This experience dramatically impacted my thinking, and ever since that day it has made reflect on the following questions; Why did we start promoting the project if we didn’t understand the incentives and desires of the farmers? What message was I sending with my recordings where this farmer had expressed satisfaction with the project on record, but held contradictory views off record? Who exactly am I working for?
My internal reflections were echoed during at the Global Food Security Symposium by a smallholder farmer from Tanzania who was among the panelists. She asked the audience to raise their hands if they were a smallholder farmer and to her apparent expectation, no one did. The absence of small holder farmers in the audience and the remarks from the Tanzanian farmer confirmed the concern that the farmer from Salima had voiced to me. There is a need to pay more attention to farmers’ voices.

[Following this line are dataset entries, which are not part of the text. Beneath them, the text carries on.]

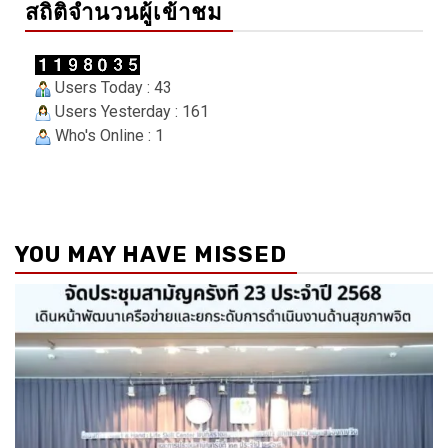
สถิติจำนวนผู้เข้าชม
Users Today : 43
Users Yesterday : 161
Who's Online : 1
YOU MAY HAVE MISSED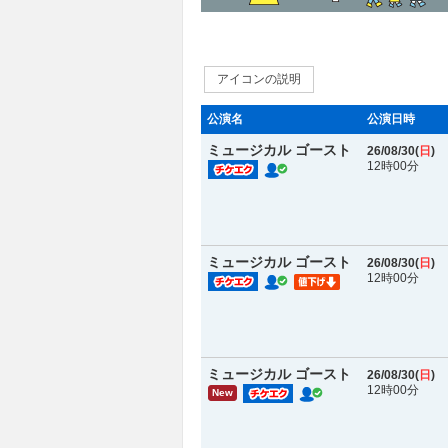
アイコンの説明
公演名
公演日時
ミュージカル ゴースト
26/08/30(
日
)
12時00分
ミュージカル ゴースト
26/08/30(
日
)
12時00分
ミュージカル ゴースト
26/08/30(
日
)
12時00分
New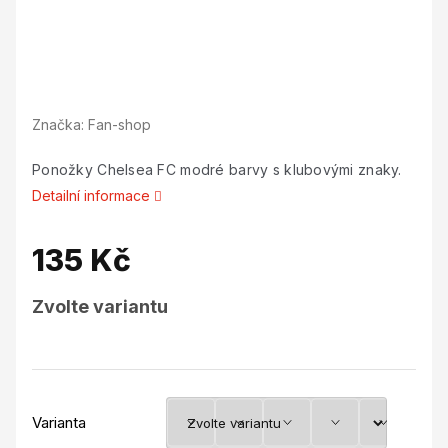
Značka:
Fan-shop
Ponožky Chelsea FC modré barvy s klubovými znaky.
Detailní informace
135 Kč
Měrná
Zvolte variantu
cena:
Varianta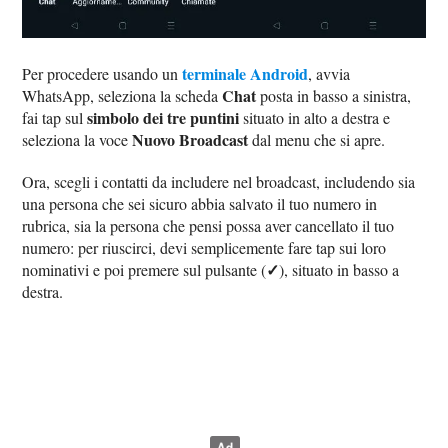
terminale Android
Per procedere usando un
, avvia
Chat
WhatsApp, seleziona la scheda
posta in basso a sinistra,
simbolo dei tre puntini
fai tap sul
situato in alto a destra e
Nuovo Broadcast
seleziona la voce
dal menu che si apre.
Ora, scegli i contatti da includere nel broadcast, includendo sia
una persona che sei sicuro abbia salvato il tuo numero in
rubrica, sia la persona che pensi possa aver cancellato il tuo
numero: per riuscirci, devi semplicemente fare tap sui loro
✓
nominativi e poi premere sul pulsante (
), situato in basso a
destra.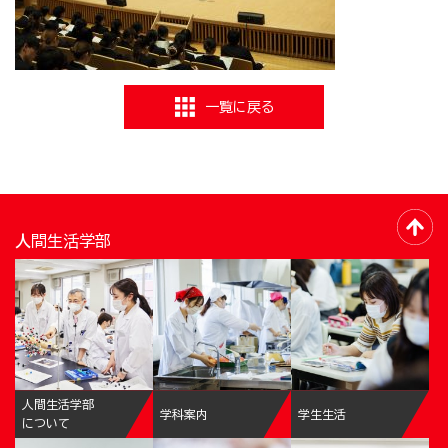
一覧に戻る
人間生活学部
人間生活学部
学科案内
学生生活
について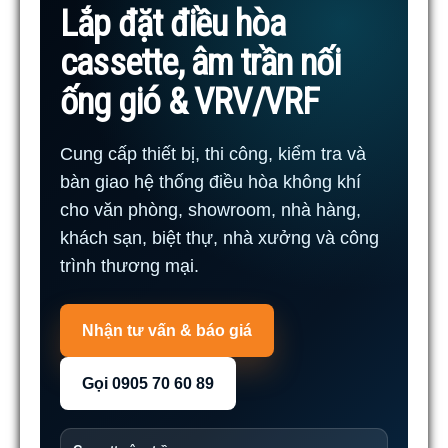
Lắp đặt điều hòa
cassette, âm trần nối
ống gió & VRV/VRF
Cung cấp thiết bị, thi công, kiểm tra và
bàn giao hệ thống điều hòa không khí
cho văn phòng, showroom, nhà hàng,
khách sạn, biệt thự, nhà xưởng và công
trình thương mại.
Nhận tư vấn & báo giá
Gọi 0905 70 60 89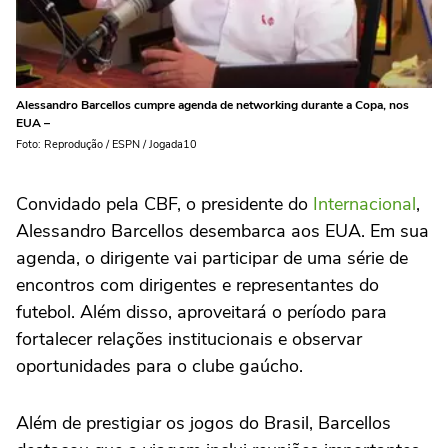
Alessandro Barcellos cumpre agenda de networking durante a Copa, nos
EUA –
Foto: Reprodução / ESPN / Jogada10
Convidado pela CBF, o presidente do
Internacional
,
Alessandro Barcellos desembarca aos EUA. Em sua
agenda, o dirigente vai participar de uma série de
encontros com dirigentes e representantes do
futebol. Além disso, aproveitará o período para
fortalecer relações institucionais e observar
oportunidades para o clube gaúcho.
Além de prestigiar os jogos do Brasil, Barcellos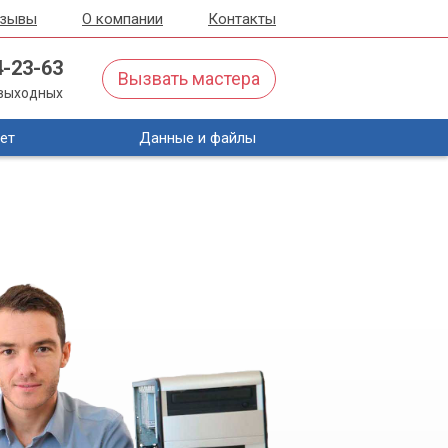
тзывы
О компании
Контакты
4-23-63
Вызвать мастера
з выходных
ет
Данные и файлы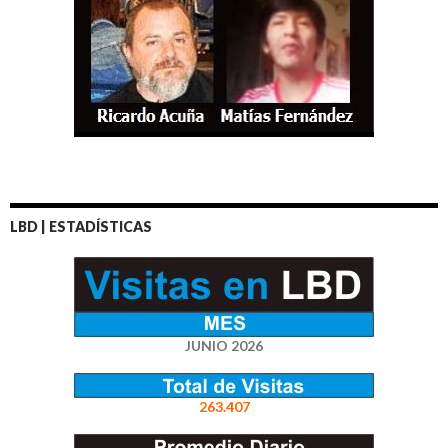
LBD | ESTADÍSTICAS
JUNIO 2026
263.407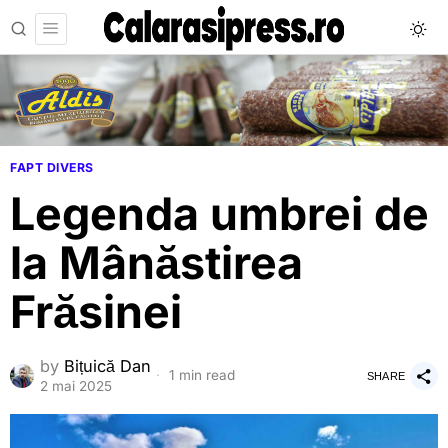
FAPT DIVERS
Legenda umbrei de
la Mânăstirea
Frăsinei
by
Bițuică Dan
1 min read
SHARE
2 mai 2025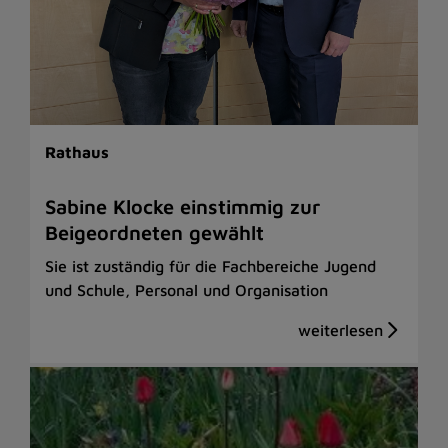
Rathaus
Sabine Klocke einstimmig zur
Beigeordneten gewählt
Sie ist zuständig für die Fachbereiche Jugend
und Schule, Personal und Organisation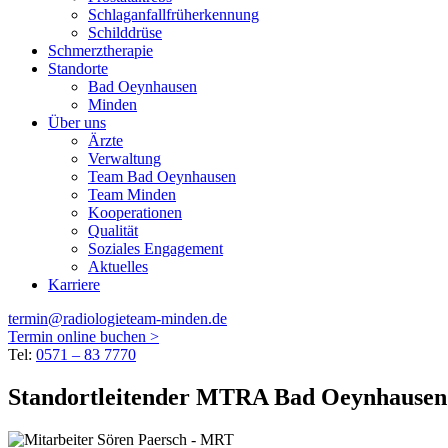
Schlaganfallfrüherkennung
Schilddrüse
Schmerztherapie
Standorte
Bad Oeynhausen
Minden
Über uns
Ärzte
Verwaltung
Team Bad Oeynhausen
Team Minden
Kooperationen
Qualität
Soziales Engagement
Aktuelles
Karriere
termin@radiologieteam-minden.de
Termin online buchen >
Tel:
0571 – 83 7770
Standortleitender MTRA Bad Oeynhausen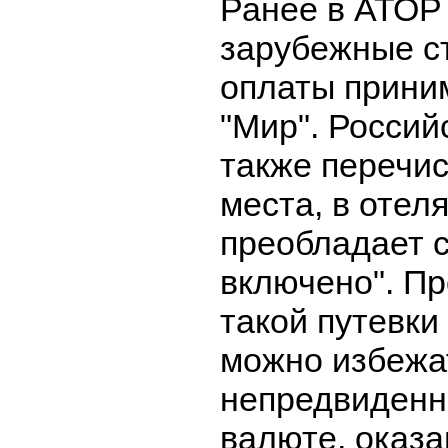
Ранее в АТО
зарубежные ст
оплаты прини
"Мир". Россий
также перечи
места, в отел
преобладает с
включено". Пр
такой путевки
можно избежа
непредвиденн
валюте, оказа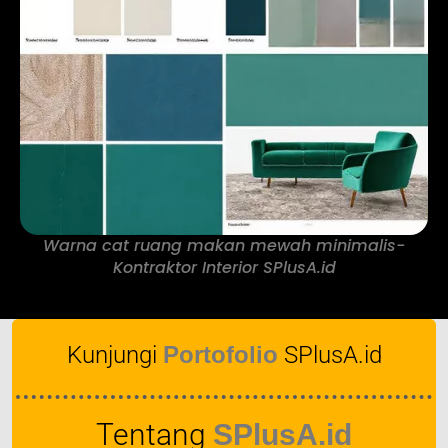
Warna cat ruang makan mewah minimalis-
Kontraktor Interior SPlusA.id
Kunjungi
Portofolio
SPlusA.id
Tentang
SPlusA.id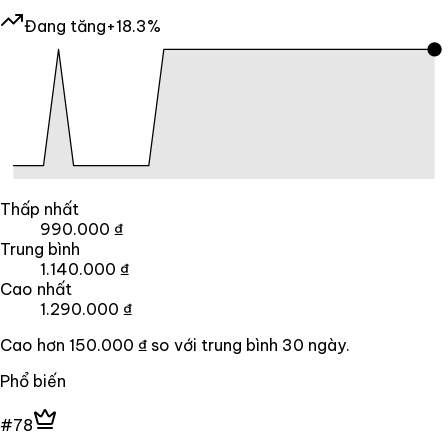
Đang tăng
+18.3%
Thấp nhất
990.000 ₫
Trung bình
1.140.000 ₫
Cao nhất
1.290.000 ₫
Cao hơn
150.000 ₫
so với trung bình
30
ngày.
Phổ biến
#78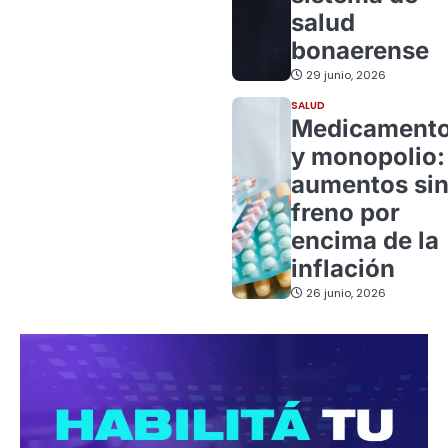
salud
bonaerense
29 junio, 2026
SALUD
Medicament
y monopolio:
aumentos si
freno por
encima de la
inflación
26 junio, 2026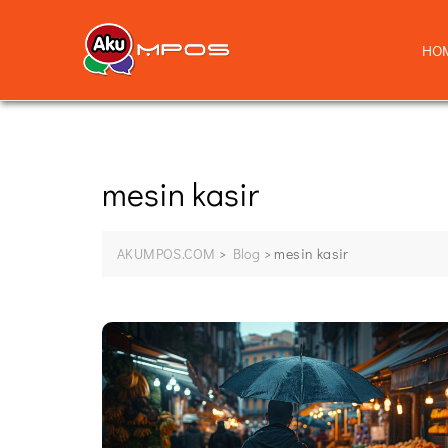
HO
mesin kasir
AKUMPOS.COM
>
Blog
>
mesin kasir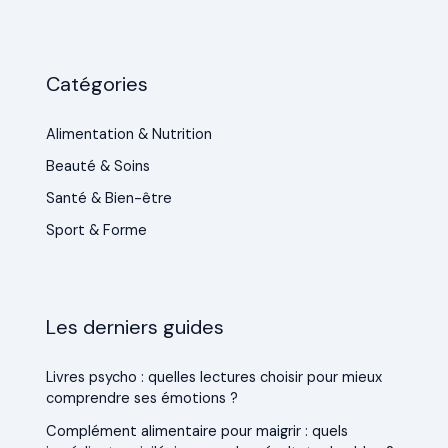
Catégories
Alimentation & Nutrition
Beauté & Soins
Santé & Bien-être
Sport & Forme
Les derniers guides
Livres psycho : quelles lectures choisir pour mieux
comprendre ses émotions ?
Complément alimentaire pour maigrir : quels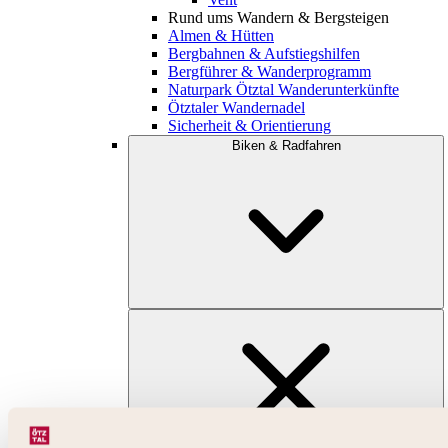
Rund ums Wandern & Bergsteigen
Almen & Hütten
Bergbahnen & Aufstiegshilfen
Bergführer & Wanderprogramm
Naturpark Ötztal Wanderunterkünfte
Ötztaler Wandernadel
Sicherheit & Orientierung
Biken & Radfahren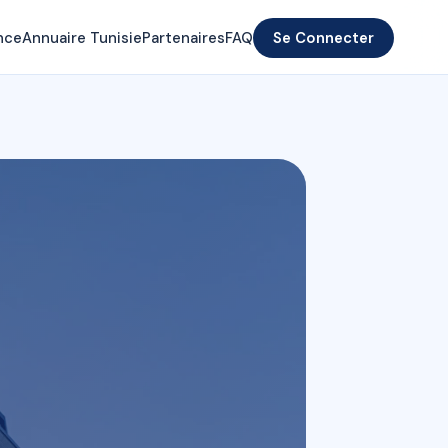
nce
Annuaire Tunisie
Partenaires
FAQ
Se Connecter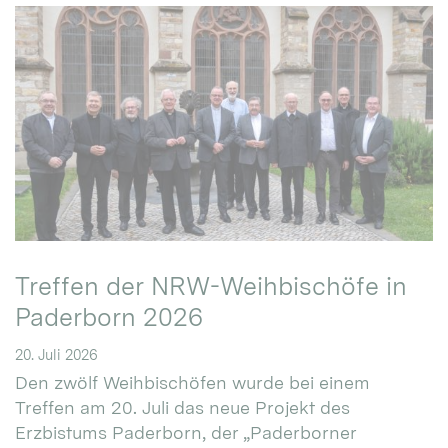
Treffen der NRW-Weihbischöfe in
Paderborn 2026
20. Juli 2026
Den zwölf Weihbischöfen wurde bei einem
Treffen am 20. Juli das neue Projekt des
Erzbistums Paderborn, der „Paderborner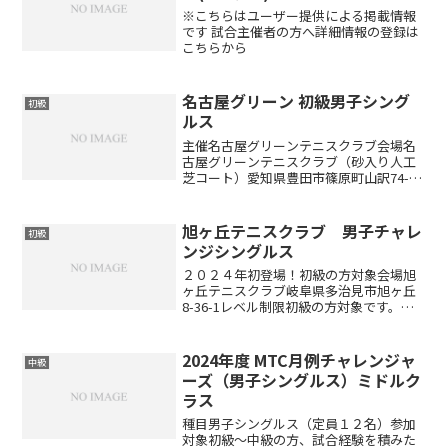
※こちらはユーザー提供による掲載情報
です 試合主催者の方へ詳細情報の登録は
こちらから
名古屋グリーン 初級男子シング
初級
ルス
主催名古屋グリーンテニスクラブ会場名
古屋グリーンテニスクラブ（砂入り人工
芝コート）愛知県豊田市篠原町山訳74-1
種目男子シングルス参加資格中学生以上
の男女※当大会で優勝された方は、次回
以降ご参加いただけません。定員24名
旭ヶ丘テニスクラブ 男子チャレ
初級
（定員になり次第、キ...
ンジシングルス
２０２４年初登場！初級の方対象会場旭
ヶ丘テニスクラブ岐阜県多治見市旭ヶ丘
8-36-1レベル制限初級の方対象です。チ
ャレンジシングルスで1位トーナメントに
常時進出されている方はご遠慮くださ
い。エントリー代３，５００円（当日払
2024年度 MTC月例チャレンジャ
中級
い）エントリー方法...
ーズ（男子シングルス）ミドルク
ラス
種目男子シングルス（定員１２名）参加
対象初級～中級の方、試合経験を積みた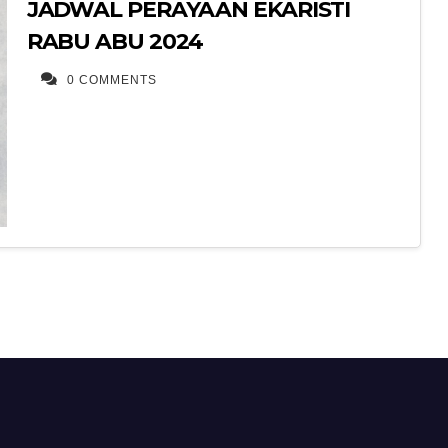
JADWAL PERAYAAN EKARISTI
RABU ABU 2024
0 COMMENTS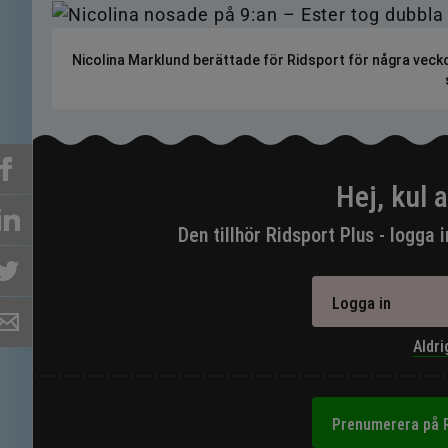
Nicolina Marklund berättade för Ridsport för några vecko
Hej, kul a
Den tillhör Ridsport Plus - logga 
Logga in
Aldri
Prenumerera på R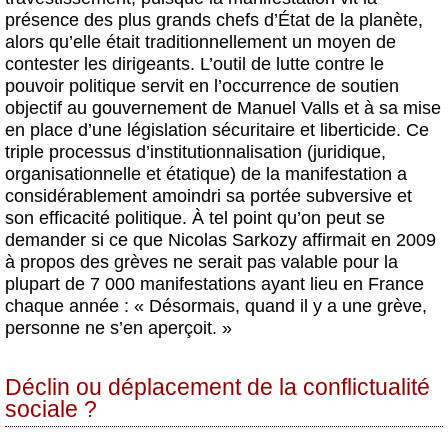
présence des plus grands chefs d’État de la planète,
alors qu’elle était traditionnellement un moyen de
contester les dirigeants. L’outil de lutte contre le
pouvoir politique servit en l’occurrence de soutien
objectif au gouvernement de Manuel Valls et à sa mise
en place d’une législation sécuritaire et liberticide. Ce
triple processus d’institutionnalisation (juridique,
organisationnelle et étatique) de la manifestation a
considérablement amoindri sa portée subversive et
son efficacité politique. À tel point qu’on peut se
demander si ce que Nicolas Sarkozy affirmait en 2009
à propos des grèves ne serait pas valable pour la
plupart de 7 000 manifestations ayant lieu en France
chaque année : « Désormais, quand il y a une grève,
personne ne s’en aperçoit. »
Déclin ou déplacement de la conflictualité
sociale ?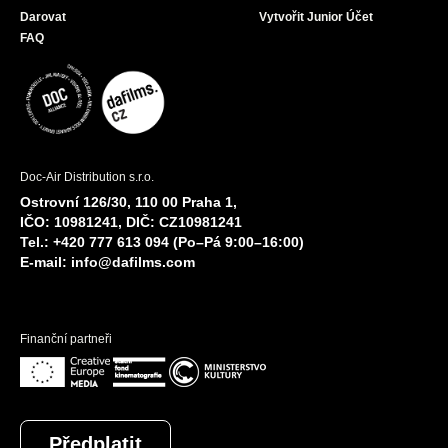
Darovat
Vytvořit Junior Účet
FAQ
Doc-Air Distribution s.r.o.
Ostrovní 126/30, 110 00 Praha 1,
IČO: 10981241, DIČ: CZ10981241
Tel.: +420 777 613 094 (Po–Pá 9:00–16:00)
E-mail:
info@dafilms.com
Finanční partneři
Předplatit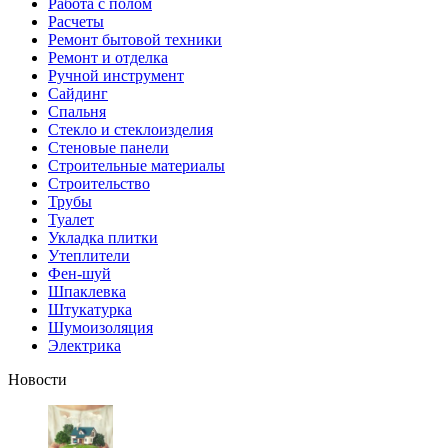
Работа с полом
Расчеты
Ремонт бытовой техники
Ремонт и отделка
Ручной инструмент
Сайдинг
Спальня
Стекло и стеклоизделия
Стеновые панели
Строительные материалы
Строительство
Трубы
Туалет
Укладка плитки
Утеплители
Фен-шуй
Шпаклевка
Штукатурка
Шумоизоляция
Электрика
Новости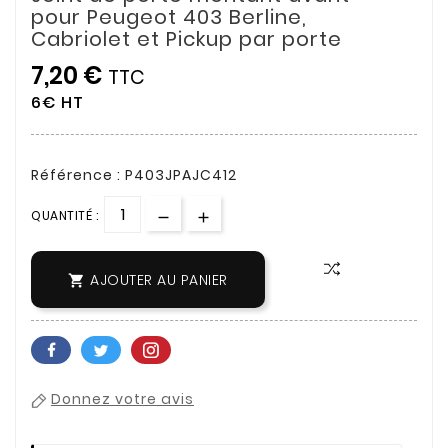
pour Peugeot 403 Berline,
Cabriolet et Pickup par porte
7,20 €
TTC
6€ HT
Référence : P403JPAJC412
QUANTITÉ :
AJOUTER AU PANIER

Donnez votre avis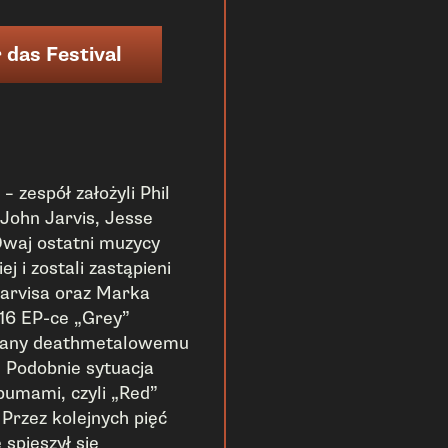
 das Festival
 zespół założyli Phil
ohn Jarvis, Jesse
Dwaj ostatni muzycy
j i zostali zastąpieni
arvisa oraz Marka
16 EP-ce „Grey”
ddany deathmetalowemu
. Podobnie sytuacja
lbumami, czyli „Red”
Przez kolejnych pięć
spieszył się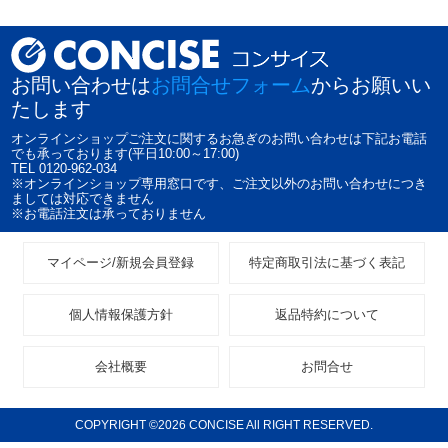
お問い合わせは
お問合せフォーム
からお願いい
たします
オンラインショップご注文に関するお急ぎのお問い合わせは下記お電話
でも承っております(平日10:00～17:00)
TEL 0120-962-034
※オンラインショップ専用窓口です、ご注文以外のお問い合わせにつき
ましては対応できません
※お電話注文は承っておりません
マイページ/新規会員登録
特定商取引法に基づく表記
個人情報保護方針
返品特約について
会社概要
お問合せ
COPYRIGHT ©2026 CONCISE All RIGHT RESERVED.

These experiences have prompted me to move forward with my research where I focus on exploring how various communication media can be used not only for dissemination of improved technologies, but to empower the farmers to share with policy makers and scientists their true experiences and opinions about various technologies and programs. While small holder farmers make a majority of farers in most of the Sub-Saharan African countries, there have been a lot of technologies and policies that have been developed and pushed to these farmers with little or no adoption and productivity in the small farms still remains low. If we are to indeed achieve global food security, then we need to start giving small holder farmers the opportunity to express their true opinions, not the public voices that we pressure them into when we as outsiders interview them in the expectation of hearing positive experiences.. Therefore, our new agenda must prioritize listening over advising.